A roof leak on September 3 caused flooding which led to the school being closed for two days to remediate it and inspect for mold and damage. That inspection led to the discovery of pre-existing black mold as well as asbestos disturbed by the flooding and inspection. The inspection also revealed non-black mold related to the recent flooding. The asbestos was in the walls of two classrooms and the black mold in at least five classrooms.

The school was closed and Sugarbush Resort volunteered to host Warren Elementary School this week. Students arrived on Monday, September 11, to find their teachers holding signs with their grade numbers on them. The younger students are housed in The Schoolhouse, near the Gate House Lodge and the older kids are up the hill on two floors in the Valley House.

On September 11, shortly after school started, third- and fourth-graders cheered as workers working on the new Valley House lift passed by the windows, waving at kids as they rode the chairlift up the mountain. Kids are enjoying their access to the mountain with nature hikes and visits to nearby streams. Teachers and administrative staff are getting plenty of exercise hiking from The Schoolhouse building up the hill to the Valley House.

While staff and students got back to learning, mold and asbestos mitigation was underway at the school. Crews were working almost around the clock to get the school back open. Mansfield Environmental is removing the asbestos and G.W. Savage is remediating the mold and water-damaged areas.

“The air is being tested daily and quality is improving. Further, the air quality will be tested at the completion of the project. Finally, a procedure will be implemented which will result in testing air quality in each school on a regular basis. The frequency of these tests has yet to be determined,” explained Rosemarie White, a member of the Harwood Unified Union School District (HUUSD) and a member of that board’s facilities subcommittee.

White said that black mold at Warren Elementary School is not new. An inspection by the school’s insurer, VSBIT, took place in 2015 and identified black mold. Brigid Nease, superintendent of HUUSD schools, said that that earlier inspection led to two separate mold remediations.

White said that the old black mold had been taken care of and that the black mold discovered this week was new black mold that had appeared after the 2015 work. This summer the school underwent an extensive $2.55 million construction project that includes a new roof and new HVAC system as well as a new building envelope.

The school’s insurance covered up to $15,000 per black mold occurrence in 2015. The district’s share at that time was about $7,210.

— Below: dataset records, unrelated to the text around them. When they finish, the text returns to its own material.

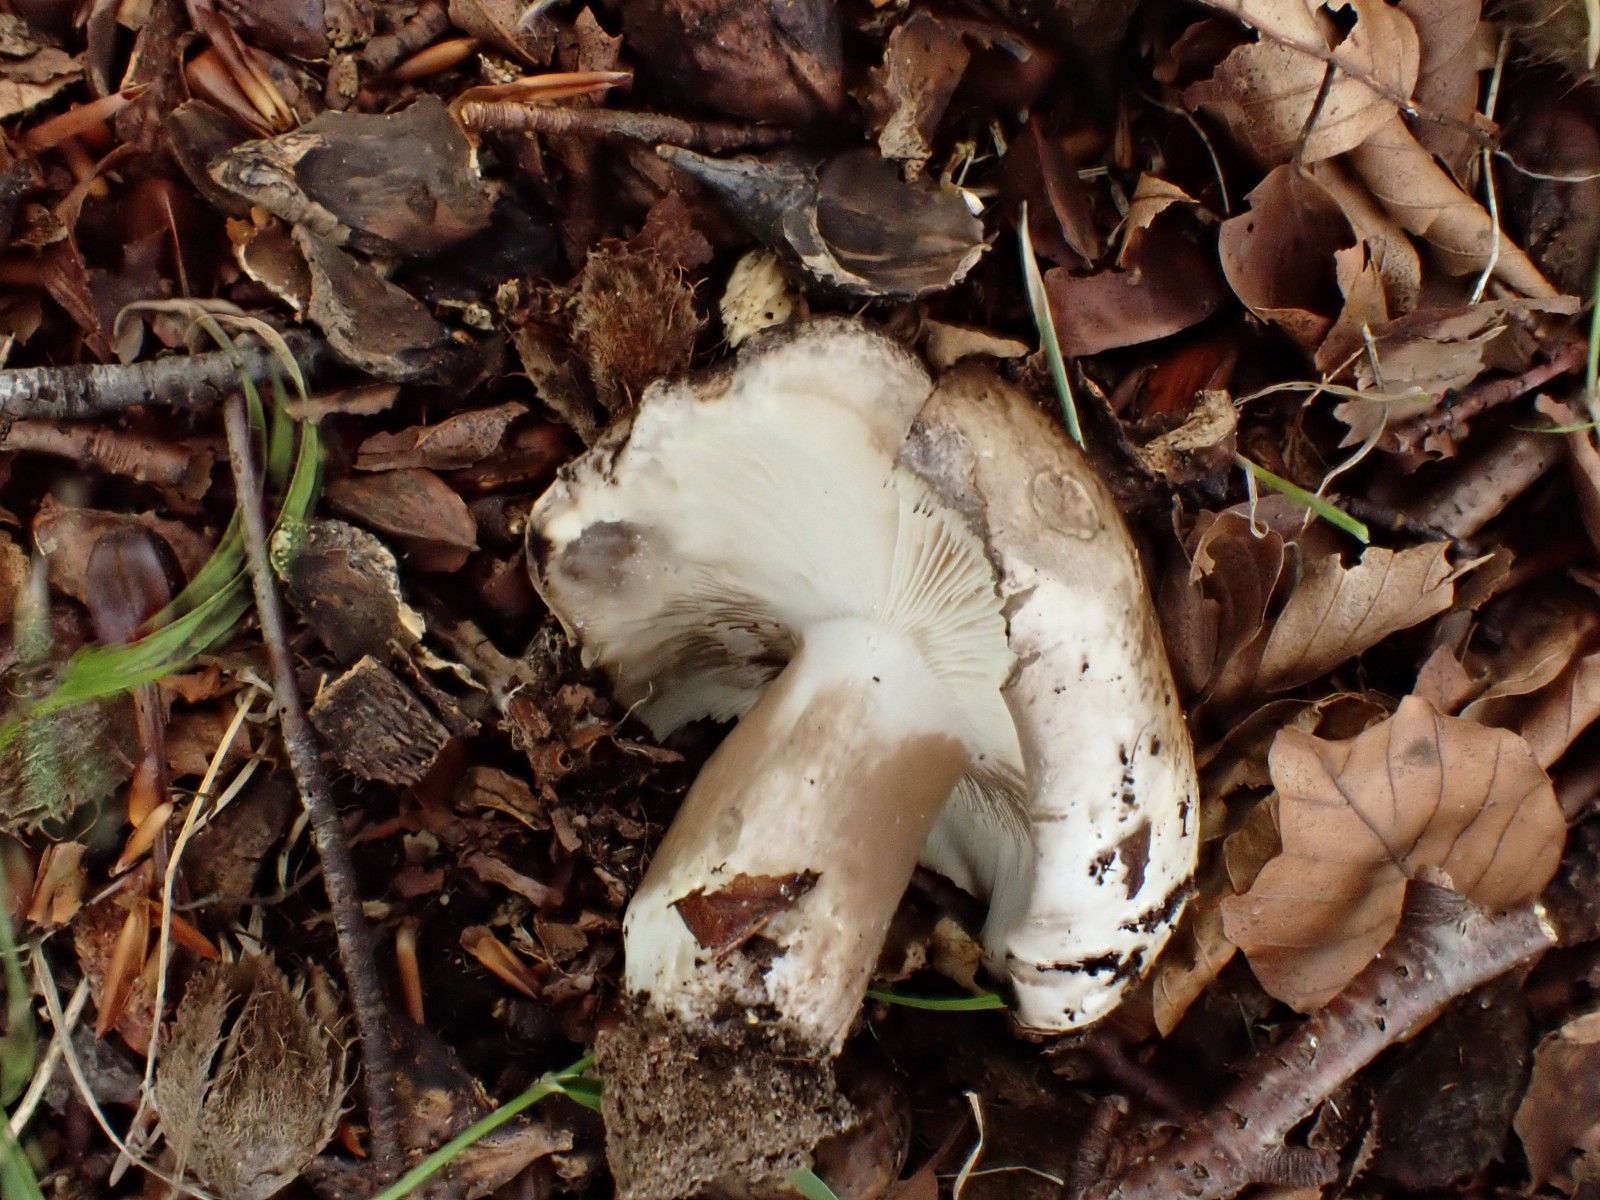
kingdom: Fungi
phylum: Basidiomycota
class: Agaricomycetes
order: Russulales
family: Russulaceae
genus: Russula
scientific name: Russula densifolia
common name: tætbladet skørhat
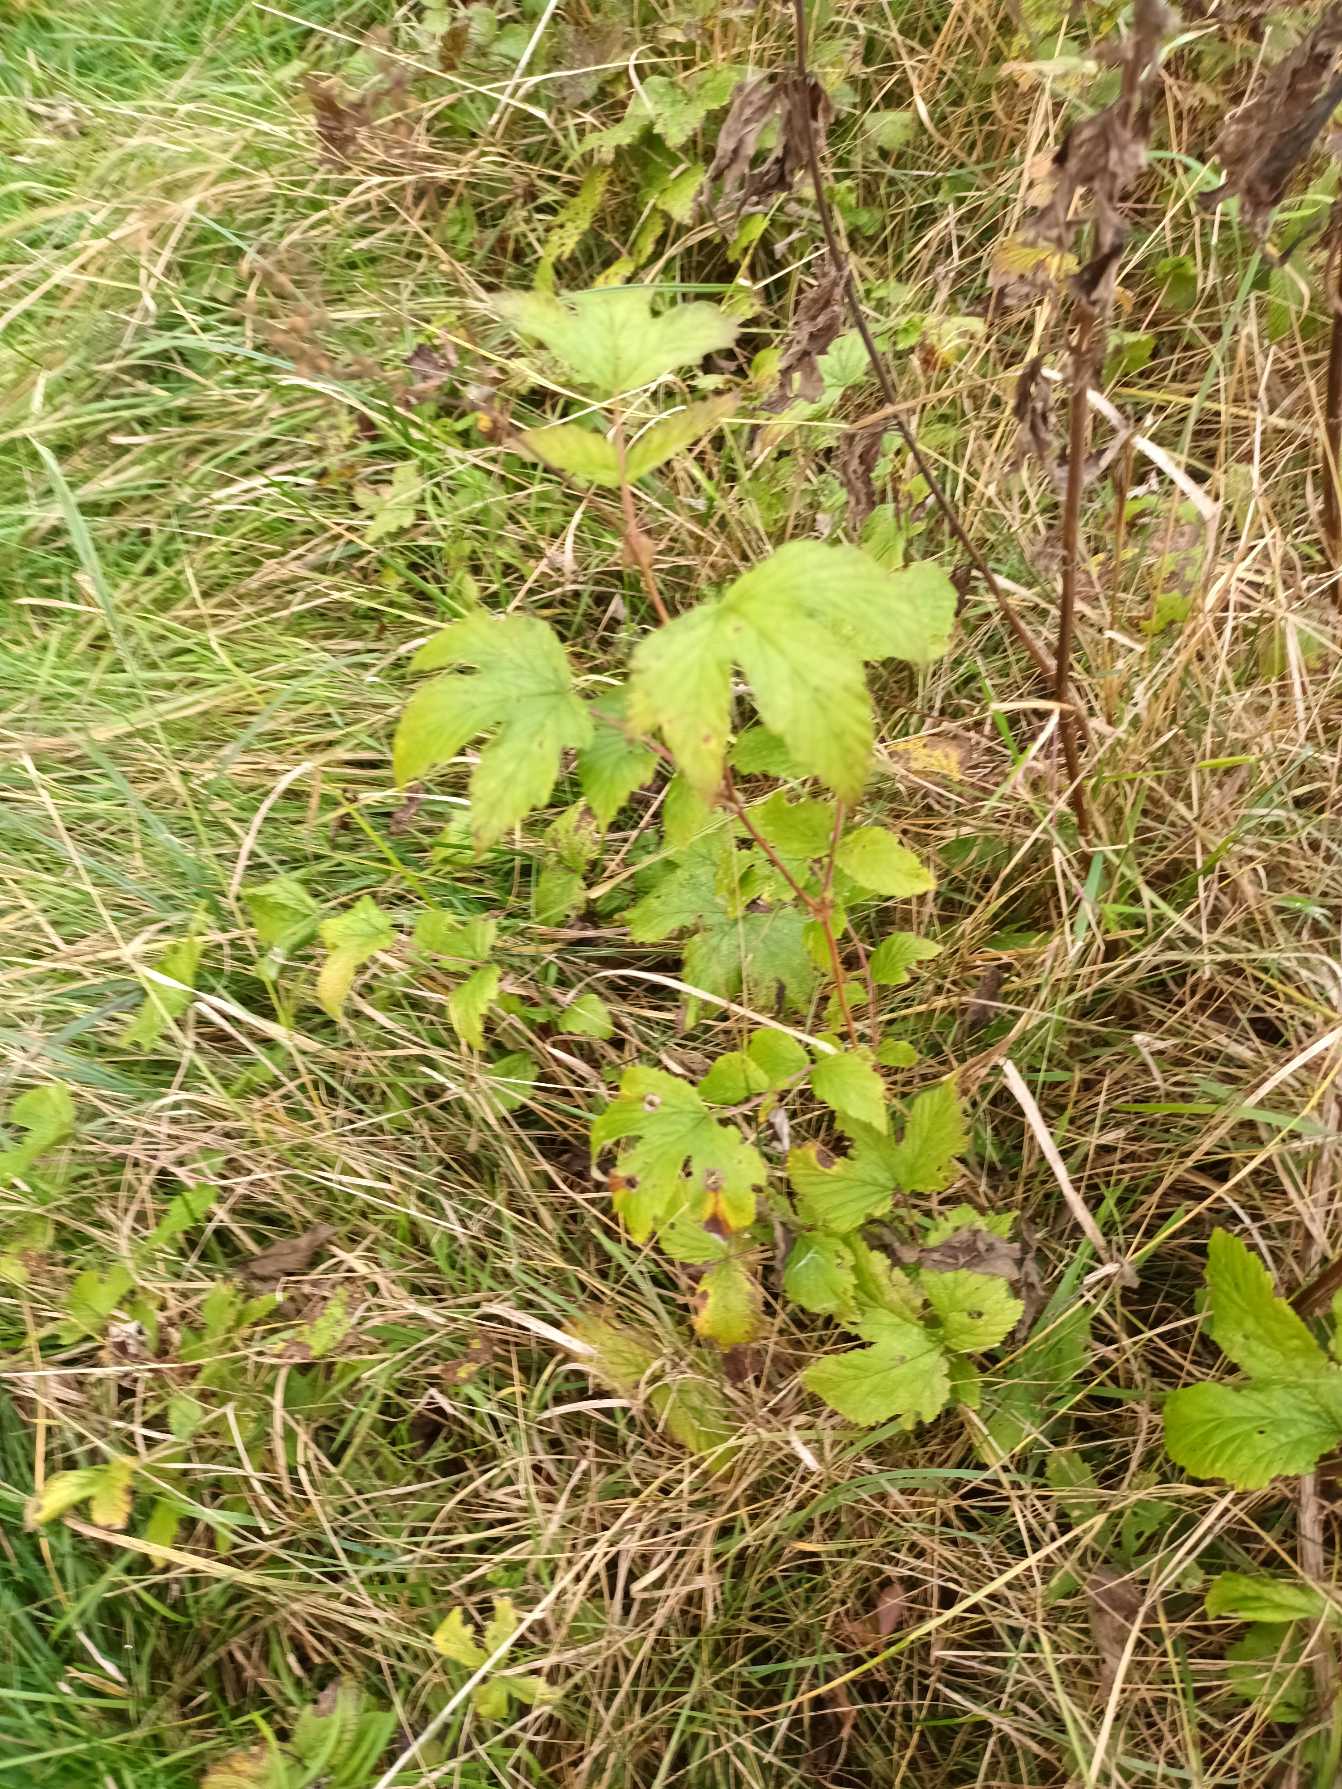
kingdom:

With the events of the last two weeks, a variety of insurance companies will be covering the costs and the costs to HUUSD are not yet known. Because all schools in the Washington West Supervisory Union School District voted to consolidate early under Act 46, costs after the July 1, 2016, merger are socialized throughout the district.

The contractor undertaking the $2.55 million project at Warren Elementary School this summer will cover some of the costs, as will the roofing subcontractor whose faulty work led to the September 3 flooding. The school district’s insurer will also cover a portion of the black mold remediation.

“As far as we understand to date, we expect our costs to be minimal because the simple repairs that fall on us are relatively inexpensive to fix and we have already been addressing those in-house with existing staff. The majority of mold and asbestos removal since the roof failure falls directly to the roofing and building contractors and their insurance,” Nease said.

Repairs to the roof leak that caused the flooding which led to the flood remediation and then the discovery of the pre-existing black mold and asbestos problem was almost completed as The Valley Reporter went to press on September 13. It is expected to be done this week.